We could go on, of course. Plenty of stories suggest that The Wizard of Oz made a lot of people pretty miserable. But despite all the movie’s troubles and its disappointing financial return, the film couldn’t be held down. Those who saw the movie loved it, and it scored a raft of Oscar nominations, including one for Best Picture. (It won two, for Best Original Score and Best Song — the nearly-axed “Over The Rainbow.”) The movie finally turned a profit, albeit 20 years after its original release. But it truly came into its own with the advent of television, becoming a veritable family tradition for decades. It was one of the first 25 films to be included in the National Film Registry.
And there are some lessons in there for us, too.
Jesus tells us that we’ll have trouble in our lives. Trials and tribulations lurk around every corner. No, we don’t have to worry about flying monkeys, perhaps, or flammable makeup. But all of us can tick off a litany of problems we’re worrying about right now. And maybe sometimes we wonder whether it’s all hopeless — and whether God is even listening.

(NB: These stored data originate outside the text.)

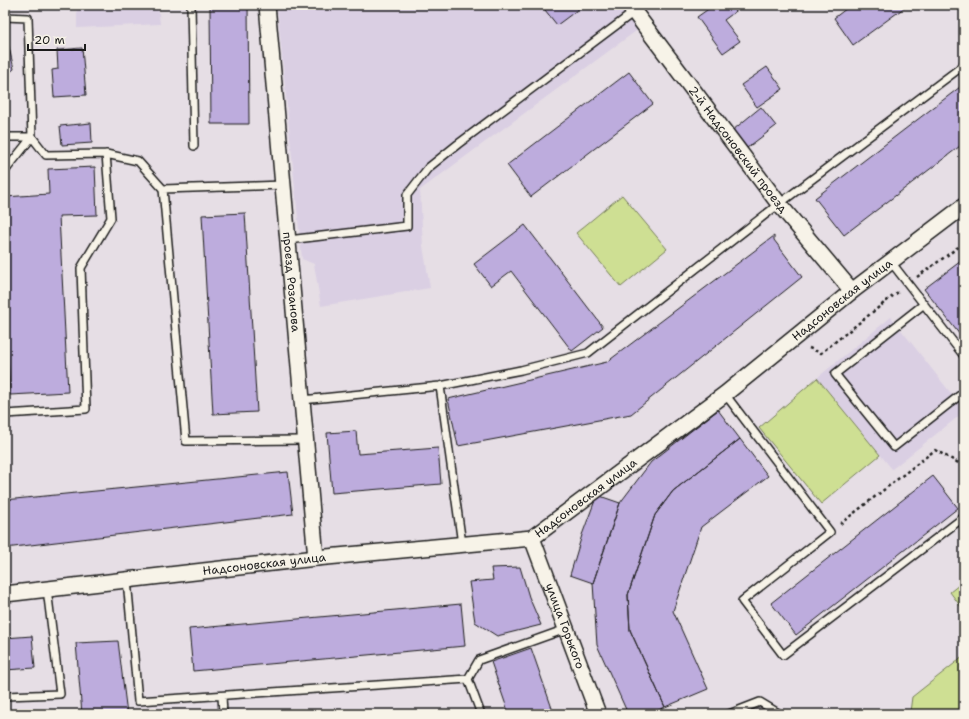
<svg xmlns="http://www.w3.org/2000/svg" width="969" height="719" viewBox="0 0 969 719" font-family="'Shantell Sans',sans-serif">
<rect width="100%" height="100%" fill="#e6dee5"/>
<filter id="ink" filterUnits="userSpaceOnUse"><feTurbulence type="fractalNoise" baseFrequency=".025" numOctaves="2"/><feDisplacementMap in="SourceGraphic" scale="8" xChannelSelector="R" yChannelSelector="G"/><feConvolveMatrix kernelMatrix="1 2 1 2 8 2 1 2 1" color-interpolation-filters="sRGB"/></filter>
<g filter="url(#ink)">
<path fill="#dacfe3" d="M77 5H158L160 24 77 28Z
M277 5H624L640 28 420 190 423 246 430 288 321 306 314 264 302 259Z
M891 317 964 410V412L892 469 817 378Z"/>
<path fill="#cedf93" stroke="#757e58" d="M622 195 667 249 621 287 576 233Z
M817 378 880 455 821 504 759 428Z
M964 581V611L950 592Z
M964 656V714H911L910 712 912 697Z"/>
<path fill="#bdacdd" stroke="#1c1c1c" d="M210 5H248L249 124H211Z
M541 5H584L557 25Z
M714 5H742L743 6 724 20 740 41 723 53 697 17Z
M851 5H908L853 45 834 18Z
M7 39 14 69 5 76V40Z
M82 48 86 95 54 97 52 70 58 69 57 50Z
M767 67 783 89 757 107 741 85Z
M629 72 653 104 531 197 507 165Z
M964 84V143L844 235 815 198Z
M761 107 776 126 747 148 733 130Z
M91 123 92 143 62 145 60 126Z
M95 167 97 215 59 216 68 392 10 395 5 297V197L49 194 48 169Z
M245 213 257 412 213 414 202 215Z
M525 225 603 327 572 351 511 271 491 286 474 264Z
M774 236V240L802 277 631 414 458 446 448 399 607 362Z
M961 261 964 265V340L924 289Z
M718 410 740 439 673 491 655 515 628 595 630 630 665 707 650 714H628L597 645 593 583 620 503 651 462Z
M356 431 358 454 438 448 441 484 332 493 327 433Z
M740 439 768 476 701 527 673 611 708 689 665 707 630 630 628 595 655 515 673 491Z
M288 472 293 514 5 548V500Z
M933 476 958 508 796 635 771 603Z
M597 495 620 503 593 583 570 575 582 535Z
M520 567 529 597 541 625 497 636 475 622 469 582 493 580 491 568Z
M461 604 465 646 193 671 189 629Z
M32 636 35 668 5 670V638Z
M118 641 127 714H82L76 643Z
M531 648 554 714H509L491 662Z"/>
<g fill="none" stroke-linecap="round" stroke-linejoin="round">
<g stroke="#1c1c1c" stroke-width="10">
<path id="service" d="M191 5 194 146
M5 17 28 18 32 137 5 171
M5 137H32L46 155 106 154 138 161 163 189
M283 185 163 189 186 441 305 440
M288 240 407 226V195L428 168 458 144 634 12
M891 262 964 356
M924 304 835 374 894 447 964 392
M440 386 462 544
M725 394 830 532 742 601 783 655 964 517
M302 400 440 386 521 370 588 353 779 204 964 65
M5 414 86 409 81 268 111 218 106 154
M127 580 138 701 468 679 479 660 566 629
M468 679 481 714
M5 696 60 694 47 589
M222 696 223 714
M729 714 760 702 780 714"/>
</g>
<g stroke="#1c1c1c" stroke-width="18">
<g id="minor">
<path id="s1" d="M267 5 316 558"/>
<path id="s2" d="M629 5 779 204 852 291"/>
<path id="s3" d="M532 538 598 714"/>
<path id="s4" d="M5 594 316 558 532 538 725 394 852 291 964 206"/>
</g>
</g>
<path stroke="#1c1c1c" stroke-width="2.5" stroke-dasharray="3 3" stroke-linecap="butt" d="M917 277 964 243
M809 348 821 353 898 292
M840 524 935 450 964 466"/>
<use href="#service" stroke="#f7f3e8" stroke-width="7"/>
<use href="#minor" stroke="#f7f3e8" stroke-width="15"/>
</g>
</g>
<g text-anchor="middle" stroke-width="3.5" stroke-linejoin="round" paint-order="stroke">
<g font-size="12" fill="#1c1c1c" stroke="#f7f3e8">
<text dy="4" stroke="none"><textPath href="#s2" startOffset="181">2-й Надсоновский проезд</textPath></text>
<text dy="4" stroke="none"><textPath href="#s1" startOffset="278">проезд Розанова</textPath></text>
<text dy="4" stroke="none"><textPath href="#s4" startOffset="921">Надсоновская улица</textPath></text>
<text dy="4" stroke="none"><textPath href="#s4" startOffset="597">Надсоновская улица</textPath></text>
<text dy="4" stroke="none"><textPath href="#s4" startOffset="261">Надсоновская улица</textPath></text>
<text dy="4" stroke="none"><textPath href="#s3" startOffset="94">улица Горького</textPath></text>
</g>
</g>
<rect width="969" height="719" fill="none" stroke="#f7f3e8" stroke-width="20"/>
<rect x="10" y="10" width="949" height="699" fill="none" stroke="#1c1c1c" stroke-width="1.5" filter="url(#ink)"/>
<path d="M28 44v6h57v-6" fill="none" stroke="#1c1c1c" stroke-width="2"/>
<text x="34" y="44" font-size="12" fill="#1c1c1c" stroke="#f7f3e8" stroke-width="3" paint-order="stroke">20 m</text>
</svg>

But the Bible also tells us that all things work for good for those who love Him, and God plays the long game. We may not see God’s plan. We may not feel it in the moment. We may not even witness the fruits in our lifetimes. And yet God is in control. He has a plan. And one day, He’ll tell us all about it when He takes us home.
And if there’s one thing that The Wizard of Oz teaches us, there’s no place like home.